Hacker News new | ask | show | jobs
by mli 3500 days ago
The results are reported using synchronized SGD with each GPU using batch-size 32. More details such as scripts to reproduce the results, scalability results on various networks (including Alexnet) and various batch sizes will be available soon. I'll put more technical details such as implementation details and performance analysis in my phd thesis.
2 comments

Then the total batch size is growing with the number of GPUs and the convergence might be impacted both in terms of speed and solution quality (e.g. https://arxiv.org/abs/1609.04836 ).

I could believe you if tell you me that the validation loss and test accuracy of the large distributed model remains as good as the sequential, single GPU model after the same total number of epochs but this is not a given and if it's not the case I would find those benchmarks deceptive.
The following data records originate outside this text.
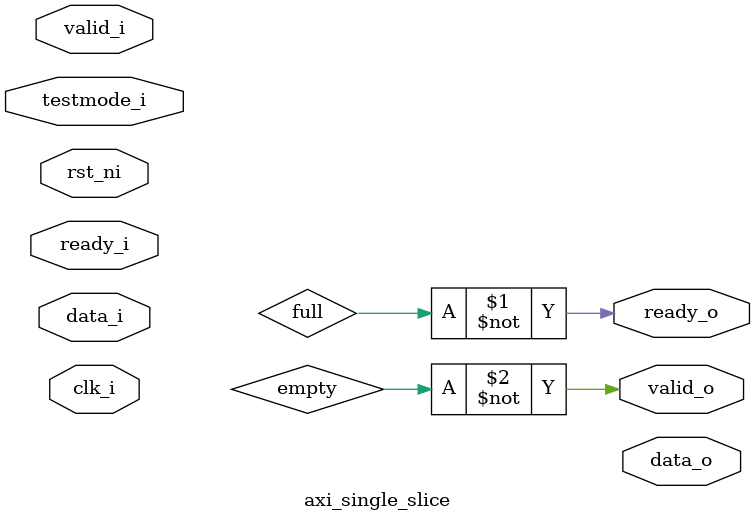
<source format=sv>

module axi_single_slice #(
    parameter int BUFFER_DEPTH = -1,
    parameter int DATA_WIDTH   = -1
) (
    input  logic                  clk_i,    // Clock
    input  logic                  rst_ni,  // Asynchronous reset active low
    input  logic                  testmode_i,
    input  logic                  valid_i,
    output logic                  ready_o,
    input  logic [DATA_WIDTH-1:0] data_i,

    input  logic                  ready_i,
    output logic                  valid_o,
    output logic [DATA_WIDTH-1:0] data_o
);

    logic full, empty;

    assign ready_o = ~full;
    assign valid_o = ~empty;

   /* fifo #(
        .FALL_THROUGH ( 1'b0         ),
        .DATA_WIDTH   ( DATA_WIDTH   ),
        .DEPTH        ( BUFFER_DEPTH )
    ) i_fifo (
        .clk_i      ( clk_i             ),
        .rst_ni     ( rst_ni            ),
        .flush_i    ( 1'b0              ),
        .threshold_o (), // NC
        .testmode_i ( testmode_i        ),
        .full_o     ( full              ),
        .empty_o    ( empty             ),
        .data_i     ( data_i            ),
        .push_i     ( valid_i & ready_o ),
        .data_o     ( data_o            ),
        .pop_i      ( ready_i & valid_o )
    ); */

endmodule

</source>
There are a lot of papers talking about the trade-off between algorithm convergence (validation accuracy) and system efficiency. At least it is my major phd research topic at CMU. In the context of synchronized SGD on deep CNN models, my observation is that up to batch-size X, the convergence speed is not so sensitive to the batch size; between X and Y, we still get good convergence rate by tuning the hyper-paramters carefully; but beyond Y, it then becomes an interesting research question.
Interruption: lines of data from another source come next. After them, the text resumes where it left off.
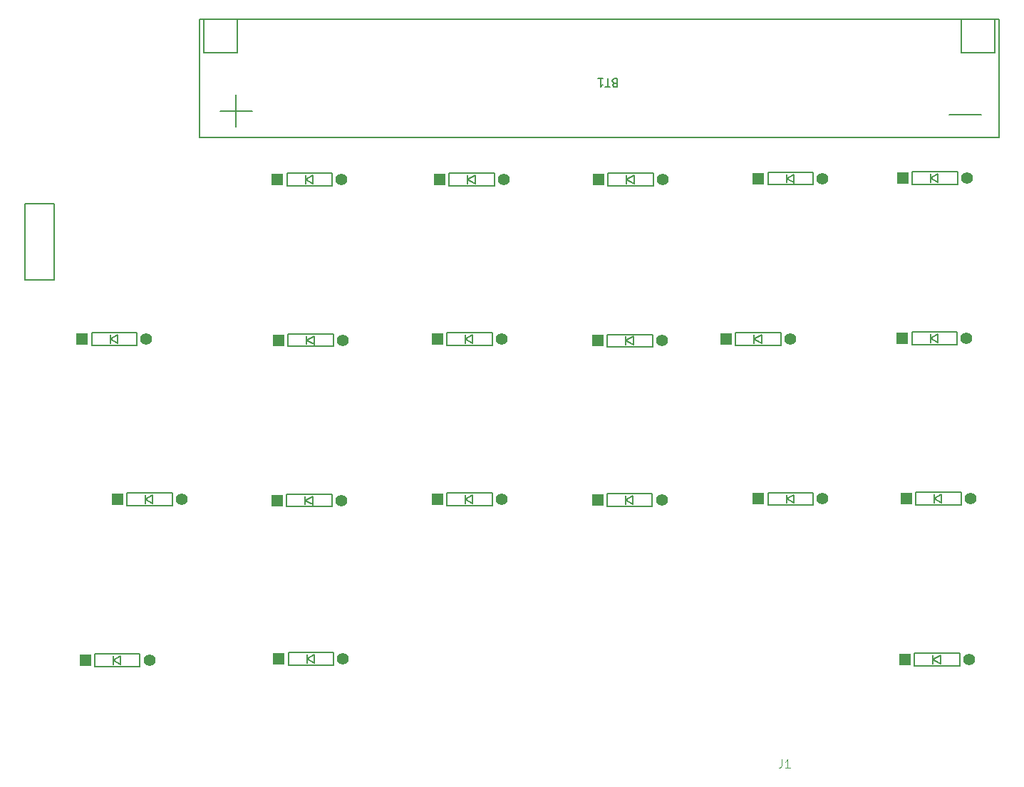
<source format=gbr>
%TF.GenerationSoftware,KiCad,Pcbnew,8.0.7*%
%TF.CreationDate,2025-02-26T14:12:20+09:00*%
%TF.ProjectId,cool642tb_R,636f6f6c-3634-4327-9462-5f522e6b6963,rev?*%
%TF.SameCoordinates,Original*%
%TF.FileFunction,Legend,Top*%
%TF.FilePolarity,Positive*%
%FSLAX46Y46*%
G04 Gerber Fmt 4.6, Leading zero omitted, Abs format (unit mm)*
G04 Created by KiCad (PCBNEW 8.0.7) date 2025-02-26 14:12:20*
%MOMM*%
%LPD*%
G01*
G04 APERTURE LIST*
%ADD10C,0.100000*%
%ADD11C,0.150000*%
%ADD12R,1.397000X1.397000*%
%ADD13C,1.397000*%
G04 APERTURE END LIST*
D10*
X60256666Y-60927419D02*
X60256666Y-61641704D01*
X60256666Y-61641704D02*
X60209047Y-61784561D01*
X60209047Y-61784561D02*
X60113809Y-61879800D01*
X60113809Y-61879800D02*
X59970952Y-61927419D01*
X59970952Y-61927419D02*
X59875714Y-61927419D01*
X61256666Y-61927419D02*
X60685238Y-61927419D01*
X60970952Y-61927419D02*
X60970952Y-60927419D01*
X60970952Y-60927419D02*
X60875714Y-61070276D01*
X60875714Y-61070276D02*
X60780476Y-61165514D01*
X60780476Y-61165514D02*
X60685238Y-61213133D01*
D11*
X40385714Y19481009D02*
X40242857Y19528628D01*
X40242857Y19528628D02*
X40195238Y19576247D01*
X40195238Y19576247D02*
X40147619Y19671485D01*
X40147619Y19671485D02*
X40147619Y19814342D01*
X40147619Y19814342D02*
X40195238Y19909580D01*
X40195238Y19909580D02*
X40242857Y19957200D01*
X40242857Y19957200D02*
X40338095Y20004819D01*
X40338095Y20004819D02*
X40719047Y20004819D01*
X40719047Y20004819D02*
X40719047Y19004819D01*
X40719047Y19004819D02*
X40385714Y19004819D01*
X40385714Y19004819D02*
X40290476Y19052438D01*
X40290476Y19052438D02*
X40242857Y19100057D01*
X40242857Y19100057D02*
X40195238Y19195295D01*
X40195238Y19195295D02*
X40195238Y19290533D01*
X40195238Y19290533D02*
X40242857Y19385771D01*
X40242857Y19385771D02*
X40290476Y19433390D01*
X40290476Y19433390D02*
X40385714Y19481009D01*
X40385714Y19481009D02*
X40719047Y19481009D01*
X39861904Y19004819D02*
X39290476Y19004819D01*
X39576190Y20004819D02*
X39576190Y19004819D01*
X38433333Y20004819D02*
X39004761Y20004819D01*
X38719047Y20004819D02*
X38719047Y19004819D01*
X38719047Y19004819D02*
X38814285Y19147676D01*
X38814285Y19147676D02*
X38909523Y19242914D01*
X38909523Y19242914D02*
X39004761Y19290533D01*
X83980839Y15725533D02*
X80171316Y15725533D01*
X-2689160Y16155533D02*
X-6498684Y16155533D01*
X-4593922Y18060295D02*
X-4593922Y14250771D01*
%TO.C,D7*%
X20450000Y-29260000D02*
X20450000Y-30760000D01*
X20450000Y-30760000D02*
X25850000Y-30760000D01*
X22650000Y-30010000D02*
X23550000Y-29510000D01*
X22650000Y-30510000D02*
X22650000Y-29510000D01*
X23550000Y-30510000D02*
X22650000Y-30010000D01*
X23550000Y-30520000D02*
X23550000Y-29520000D01*
X25850000Y-29260000D02*
X20450000Y-29260000D01*
X25850000Y-30760000D02*
X25850000Y-29260000D01*
%TO.C,D11*%
X39480000Y-29350000D02*
X39480000Y-30850000D01*
X39480000Y-30850000D02*
X44880000Y-30850000D01*
X41680000Y-30100000D02*
X42580000Y-29600000D01*
X41680000Y-30600000D02*
X41680000Y-29600000D01*
X42580000Y-30600000D02*
X41680000Y-30100000D01*
X42580000Y-30610000D02*
X42580000Y-29610000D01*
X44880000Y-29350000D02*
X39480000Y-29350000D01*
X44880000Y-30850000D02*
X44880000Y-29350000D01*
%TO.C,D20*%
X76010000Y-48310000D02*
X76010000Y-49810000D01*
X76010000Y-49810000D02*
X81410000Y-49810000D01*
X78210000Y-49060000D02*
X79110000Y-48560000D01*
X78210000Y-49560000D02*
X78210000Y-48560000D01*
X79110000Y-49560000D02*
X78210000Y-49060000D01*
X79110000Y-49570000D02*
X79110000Y-48570000D01*
X81410000Y-48310000D02*
X76010000Y-48310000D01*
X81410000Y-49810000D02*
X81410000Y-48310000D01*
%TO.C,D13*%
X58610000Y8890000D02*
X58610000Y7390000D01*
X58610000Y7390000D02*
X64010000Y7390000D01*
X60810000Y8140000D02*
X61710000Y8640000D01*
X60810000Y7640000D02*
X60810000Y8640000D01*
X61710000Y7640000D02*
X60810000Y8140000D01*
X61710000Y7630000D02*
X61710000Y8630000D01*
X64010000Y8890000D02*
X58610000Y8890000D01*
X64010000Y7390000D02*
X64010000Y8890000D01*
%TO.C,SW21*%
X-29650000Y5110000D02*
X-26150000Y5110000D01*
X-29650000Y-3890000D02*
X-29650000Y5110000D01*
X-26150000Y5110000D02*
X-26150000Y-3890000D01*
X-26150000Y-3890000D02*
X-29650000Y-3890000D01*
%TO.C,D15*%
X58610000Y-29200000D02*
X58610000Y-30700000D01*
X58610000Y-30700000D02*
X64010000Y-30700000D01*
X60810000Y-29950000D02*
X61710000Y-29450000D01*
X60810000Y-30450000D02*
X60810000Y-29450000D01*
X61710000Y-30450000D02*
X60810000Y-29950000D01*
X61710000Y-30460000D02*
X61710000Y-29460000D01*
X64010000Y-29200000D02*
X58610000Y-29200000D01*
X64010000Y-30700000D02*
X64010000Y-29200000D01*
%TO.C,D1*%
X1460000Y8750000D02*
X1460000Y7250000D01*
X1460000Y7250000D02*
X6860000Y7250000D01*
X3660000Y8000000D02*
X4560000Y8500000D01*
X3660000Y7500000D02*
X3660000Y8500000D01*
X4560000Y7500000D02*
X3660000Y8000000D01*
X4560000Y7490000D02*
X4560000Y8490000D01*
X6860000Y8750000D02*
X1460000Y8750000D01*
X6860000Y7250000D02*
X6860000Y8750000D01*
%TO.C,D9*%
X39600000Y8750000D02*
X39600000Y7250000D01*
X39600000Y7250000D02*
X45000000Y7250000D01*
X41800000Y8000000D02*
X42700000Y8500000D01*
X41800000Y7500000D02*
X41800000Y8500000D01*
X42700000Y7500000D02*
X41800000Y8000000D01*
X42700000Y7490000D02*
X42700000Y8490000D01*
X45000000Y8750000D02*
X39600000Y8750000D01*
X45000000Y7250000D02*
X45000000Y8750000D01*
%TO.C,D17*%
X75740000Y8930000D02*
X75740000Y7430000D01*
X75740000Y7430000D02*
X81140000Y7430000D01*
X77940000Y8180000D02*
X78840000Y8680000D01*
X77940000Y7680000D02*
X77940000Y8680000D01*
X78840000Y7680000D02*
X77940000Y8180000D01*
X78840000Y7670000D02*
X78840000Y8670000D01*
X81140000Y8930000D02*
X75740000Y8930000D01*
X81140000Y7430000D02*
X81140000Y8930000D01*
%TO.C,D4*%
X-21740000Y-10200000D02*
X-21740000Y-11700000D01*
X-21740000Y-11700000D02*
X-16340000Y-11700000D01*
X-19540000Y-10950000D02*
X-18640000Y-10450000D01*
X-19540000Y-11450000D02*
X-19540000Y-10450000D01*
X-18640000Y-11450000D02*
X-19540000Y-10950000D01*
X-18640000Y-11460000D02*
X-18640000Y-10460000D01*
X-16340000Y-10200000D02*
X-21740000Y-10200000D01*
X-16340000Y-11700000D02*
X-16340000Y-10200000D01*
%TO.C,D16*%
X1630000Y-48220000D02*
X1630000Y-49720000D01*
X1630000Y-49720000D02*
X7030000Y-49720000D01*
X3830000Y-48970000D02*
X4730000Y-48470000D01*
X3830000Y-49470000D02*
X3830000Y-48470000D01*
X4730000Y-49470000D02*
X3830000Y-48970000D01*
X4730000Y-49480000D02*
X4730000Y-48480000D01*
X7030000Y-48220000D02*
X1630000Y-48220000D01*
X7030000Y-49720000D02*
X7030000Y-48220000D01*
%TO.C,D3*%
X1405000Y-29380000D02*
X1405000Y-30880000D01*
X1405000Y-30880000D02*
X6805000Y-30880000D01*
X3605000Y-30130000D02*
X4505000Y-29630000D01*
X3605000Y-30630000D02*
X3605000Y-29630000D01*
X4505000Y-30630000D02*
X3605000Y-30130000D01*
X4505000Y-30640000D02*
X4505000Y-29640000D01*
X6805000Y-29380000D02*
X1405000Y-29380000D01*
X6805000Y-30880000D02*
X6805000Y-29380000D01*
%TO.C,D19*%
X76155000Y-29190000D02*
X76155000Y-30690000D01*
X76155000Y-30690000D02*
X81555000Y-30690000D01*
X78355000Y-29940000D02*
X79255000Y-29440000D01*
X78355000Y-30440000D02*
X78355000Y-29440000D01*
X79255000Y-30440000D02*
X78355000Y-29940000D01*
X79255000Y-30450000D02*
X79255000Y-29450000D01*
X81555000Y-29190000D02*
X76155000Y-29190000D01*
X81555000Y-30690000D02*
X81555000Y-29190000D01*
%TO.C,D10*%
X39540000Y-10400000D02*
X39540000Y-11900000D01*
X39540000Y-11900000D02*
X44940000Y-11900000D01*
X41740000Y-11150000D02*
X42640000Y-10650000D01*
X41740000Y-11650000D02*
X41740000Y-10650000D01*
X42640000Y-11650000D02*
X41740000Y-11150000D01*
X42640000Y-11660000D02*
X42640000Y-10660000D01*
X44940000Y-10400000D02*
X39540000Y-10400000D01*
X44940000Y-11900000D02*
X44940000Y-10400000D01*
%TO.C,D2*%
X1610000Y-10330000D02*
X1610000Y-11830000D01*
X1610000Y-11830000D02*
X7010000Y-11830000D01*
X3810000Y-11080000D02*
X4710000Y-10580000D01*
X3810000Y-11580000D02*
X3810000Y-10580000D01*
X4710000Y-11580000D02*
X3810000Y-11080000D01*
X4710000Y-11590000D02*
X4710000Y-10590000D01*
X7010000Y-10330000D02*
X1610000Y-10330000D01*
X7010000Y-11830000D02*
X7010000Y-10330000D01*
%TO.C,D6*%
X20450000Y-10230000D02*
X20450000Y-11730000D01*
X20450000Y-11730000D02*
X25850000Y-11730000D01*
X22650000Y-10980000D02*
X23550000Y-10480000D01*
X22650000Y-11480000D02*
X22650000Y-10480000D01*
X23550000Y-11480000D02*
X22650000Y-10980000D01*
X23550000Y-11490000D02*
X23550000Y-10490000D01*
X25850000Y-10230000D02*
X20450000Y-10230000D01*
X25850000Y-11730000D02*
X25850000Y-10230000D01*
%TO.C,D8*%
X-17570000Y-29230000D02*
X-17570000Y-30730000D01*
X-17570000Y-30730000D02*
X-12170000Y-30730000D01*
X-15370000Y-29980000D02*
X-14470000Y-29480000D01*
X-15370000Y-30480000D02*
X-15370000Y-29480000D01*
X-14470000Y-30480000D02*
X-15370000Y-29980000D01*
X-14470000Y-30490000D02*
X-14470000Y-29490000D01*
X-12170000Y-29230000D02*
X-17570000Y-29230000D01*
X-12170000Y-30730000D02*
X-12170000Y-29230000D01*
%TO.C,BT1*%
X-4400000Y23050000D02*
X-8400000Y23050000D01*
X-8400000Y27050000D01*
X-4400000Y27050000D01*
X-4400000Y23050000D01*
X85600000Y23050000D02*
X81600000Y23050000D01*
X81600000Y27050000D01*
X85600000Y27050000D01*
X85600000Y23050000D01*
X86100000Y13050000D02*
X-8900000Y13050000D01*
X-8900000Y27050000D01*
X86100000Y27050000D01*
X86100000Y13050000D01*
%TO.C,D14*%
X54790000Y-10180000D02*
X54790000Y-11680000D01*
X54790000Y-11680000D02*
X60190000Y-11680000D01*
X56990000Y-10930000D02*
X57890000Y-10430000D01*
X56990000Y-11430000D02*
X56990000Y-10430000D01*
X57890000Y-11430000D02*
X56990000Y-10930000D01*
X57890000Y-11440000D02*
X57890000Y-10440000D01*
X60190000Y-10180000D02*
X54790000Y-10180000D01*
X60190000Y-11680000D02*
X60190000Y-10180000D01*
%TO.C,D12*%
X-21390000Y-48390000D02*
X-21390000Y-49890000D01*
X-21390000Y-49890000D02*
X-15990000Y-49890000D01*
X-19190000Y-49140000D02*
X-18290000Y-48640000D01*
X-19190000Y-49640000D02*
X-19190000Y-48640000D01*
X-18290000Y-49640000D02*
X-19190000Y-49140000D01*
X-18290000Y-49650000D02*
X-18290000Y-48650000D01*
X-15990000Y-48390000D02*
X-21390000Y-48390000D01*
X-15990000Y-49890000D02*
X-15990000Y-48390000D01*
%TO.C,D5*%
X20710000Y8790000D02*
X20710000Y7290000D01*
X20710000Y7290000D02*
X26110000Y7290000D01*
X22910000Y8040000D02*
X23810000Y8540000D01*
X22910000Y7540000D02*
X22910000Y8540000D01*
X23810000Y7540000D02*
X22910000Y8040000D01*
X23810000Y7530000D02*
X23810000Y8530000D01*
X26110000Y8790000D02*
X20710000Y8790000D01*
X26110000Y7290000D02*
X26110000Y8790000D01*
%TO.C,D18*%
X75710000Y-10110000D02*
X75710000Y-11610000D01*
X75710000Y-11610000D02*
X81110000Y-11610000D01*
X77910000Y-10860000D02*
X78810000Y-10360000D01*
X77910000Y-11360000D02*
X77910000Y-10360000D01*
X78810000Y-11360000D02*
X77910000Y-10860000D01*
X78810000Y-11370000D02*
X78810000Y-10370000D01*
X81110000Y-10110000D02*
X75710000Y-10110000D01*
X81110000Y-11610000D02*
X81110000Y-10110000D01*
%TD*%
D12*
%TO.C,D7*%
X19340000Y-30010000D03*
D13*
X26960000Y-30010000D03*
%TD*%
D12*
%TO.C,D11*%
X38370000Y-30100000D03*
D13*
X45990000Y-30100000D03*
%TD*%
D12*
%TO.C,D20*%
X74900000Y-49060000D03*
D13*
X82520000Y-49060000D03*
%TD*%
D12*
%TO.C,D13*%
X57500000Y8140000D03*
D13*
X65120000Y8140000D03*
%TD*%
D12*
%TO.C,D15*%
X57500000Y-29950000D03*
D13*
X65120000Y-29950000D03*
%TD*%
D12*
%TO.C,D1*%
X350000Y8000000D03*
D13*
X7970000Y8000000D03*
%TD*%
D12*
%TO.C,D9*%
X38490000Y8000000D03*
D13*
X46110000Y8000000D03*
%TD*%
D12*
%TO.C,D17*%
X74630000Y8180000D03*
D13*
X82250000Y8180000D03*
%TD*%
D12*
%TO.C,D4*%
X-22850000Y-10950000D03*
D13*
X-15230000Y-10950000D03*
%TD*%
D12*
%TO.C,D16*%
X520000Y-48970000D03*
D13*
X8140000Y-48970000D03*
%TD*%
D12*
%TO.C,D3*%
X295000Y-30130000D03*
D13*
X7915000Y-30130000D03*
%TD*%
D12*
%TO.C,D19*%
X75045000Y-29940000D03*
D13*
X82665000Y-29940000D03*
%TD*%
D12*
%TO.C,D10*%
X38430000Y-11150000D03*
D13*
X46050000Y-11150000D03*
%TD*%
D12*
%TO.C,D2*%
X500000Y-11080000D03*
D13*
X8120000Y-11080000D03*
%TD*%
D12*
%TO.C,D6*%
X19340000Y-10980000D03*
D13*
X26960000Y-10980000D03*
%TD*%
D12*
%TO.C,D8*%
X-18680000Y-29980000D03*
D13*
X-11060000Y-29980000D03*
%TD*%
D12*
%TO.C,D14*%
X53680000Y-10930000D03*
D13*
X61300000Y-10930000D03*
%TD*%
D12*
%TO.C,D12*%
X-22500000Y-49140000D03*
D13*
X-14880000Y-49140000D03*
%TD*%
D12*
%TO.C,D5*%
X19600000Y8040000D03*
D13*
X27220000Y8040000D03*
%TD*%
D12*
%TO.C,D18*%
X74600000Y-10860000D03*
D13*
X82220000Y-10860000D03*
%TD*%
M02*

</source>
Both X and Y are related to the dataset and network complexity. A rough guess I often use is num_classes < X < 10num_classes and Y ~= 10X. To accelerate the convergence for batch size between X and Y, we can either increase the data augmentation or learning rate, or both. The basic idea is to add more noise to the SGD training to avoid falling into suboptimal points too easily.

The paper you mentioned studies the extremely case that batch size >> Y. They used CIFAR 10 (num_classes = 10) and batch size (20% num_examples = 12K). I also surprised that they also extended our earlier work to CNN and showed promising results (Sec 4.2)

But also as mentioned by the paper authors, there is little theory we can say about that. I expected that the research community will have fun about it for a while.

But back to the MXNet benchmark, we did successfully tuned the hyper-parameters with 128 GPUs and batch size = 32 * 128 to match the convergence compared to a single machine on the Imagenet 1K dataset. So we think our setting is reasonable. But the main point here is that we are more willing to show how fast the system can achieve, so that researchers can easier try more efficient distributed algorithms here.

Are claiming MXNet gets a ~109x speedup in training time to X% accuracy with synchronized SGD on 128 gpus?